Einschränkend ist anzumerken, dass trotz des feuchteren Klimas während der Grünen Sahara keine Hinweise auf nennenswerte Genströmungen aus dem südlichen Afrika in den Norden zu finden sind. Trotz der Öffnung der Landschaft für Wanderungen und Handel hatten die Bevölkerungssysteme aufgrund ökologischer Fragmentierung, kultureller Differenzierung und sozialer Barrieren kaum genetische Vermischung zur Folge. Die Sahara blieb somit ein wirksamer genetischer und kultureller Pufferraum. Die Forschungsergebnisse leisten nicht nur einen wesentlichen Beitrag zur Rekonstruktion der prähistorischen Bevölkerungsstruktur Nordafrikas, sondern werfen auch ein neues Licht auf die Verbreitung menschlicher Kulturen und Technologien. Die Grüne Sahara diente als Bühne für die Ausbildung eines bedeutsamen nordafrikanischen Genpools, der heutige Bevölkerungsgeschichten maßgeblich beeinflusste.
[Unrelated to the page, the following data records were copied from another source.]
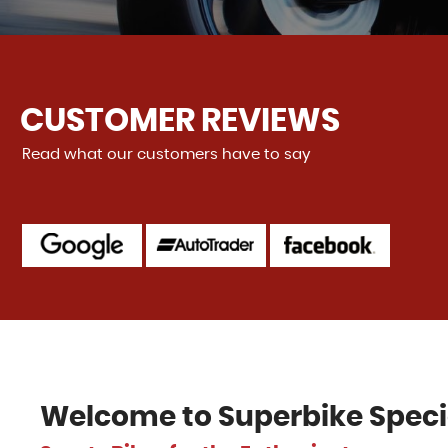
CUSTOMER REVIEWS
Read what our customers have to say
 to deal with. Friendly, helpful, and gave me a better trade
as expecting (dealers never do that 😳). Even delivered...
Re
alker
Welcome to
Superbike Speci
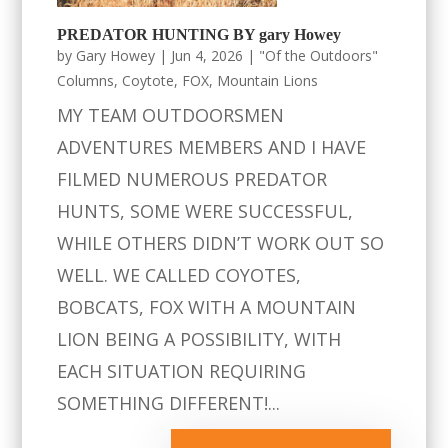
PREDATOR HUNTING BY gary Howey
by
Gary Howey
|
Jun 4, 2026
|
"Of the Outdoors"
Columns
,
Coytote
,
FOX
,
Mountain Lions
MY TEAM OUTDOORSMEN
ADVENTURES MEMBERS AND I HAVE
FILMED NUMEROUS PREDATOR
HUNTS, SOME WERE SUCCESSFUL,
WHILE OTHERS DIDN’T WORK OUT SO
WELL. WE CALLED COYOTES,
BOBCATS, FOX WITH A MOUNTAIN
LION BEING A POSSIBILITY, WITH
EACH SITUATION REQUIRING
SOMETHING DIFFERENT!...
Die Ergebnisse werfen außerdem Fragen zum Tempo und den Wegen der Neolithisierung in Afrika auf, indem sie einen deutlichen Fall kultureller Diffusion gegenüber genetischer Migration dokumentieren. Zukunftsperspektiven zeigen, dass weitere aDNA-Forschungen an anderen Fundstellen der Sahara und angrenzender Regionen notwendig sind, um die genetischen Verflechtungen über das gesamte nordafrikanische Gebiet besser zu verstehen. Technologische Fortschritte in Sequenzierungsmethoden und der Analyse geringer DNA-Mengen versprechen tiefergehende Einblicke, die gerade in Regionen mit schwierigeren Erhaltungsbedingungen bislang kaum möglich waren. Zusammenfassend zeigt die Analyse antiker DNA aus der Grünen Sahara, dass die frühgeschichtlichen Menschen dort eine tief verwurzelte, eigenständige nordafrikanische Linie repräsentierten. Diese Linie war sowohl genetisch isoliert als auch kulturell dynamisch und prägte die menschliche Geschichte Nordafrikas nachhaltig.
Die Erkenntnisse unterstützen ein umfassenderes Bild von prähistorischer Mobilität, kulturellem Wandel und Bevölkerungsdynamik in einem der faszinierendsten und bislang am wenigsten verstandenen Gebiete der Menschheitsgeschichte.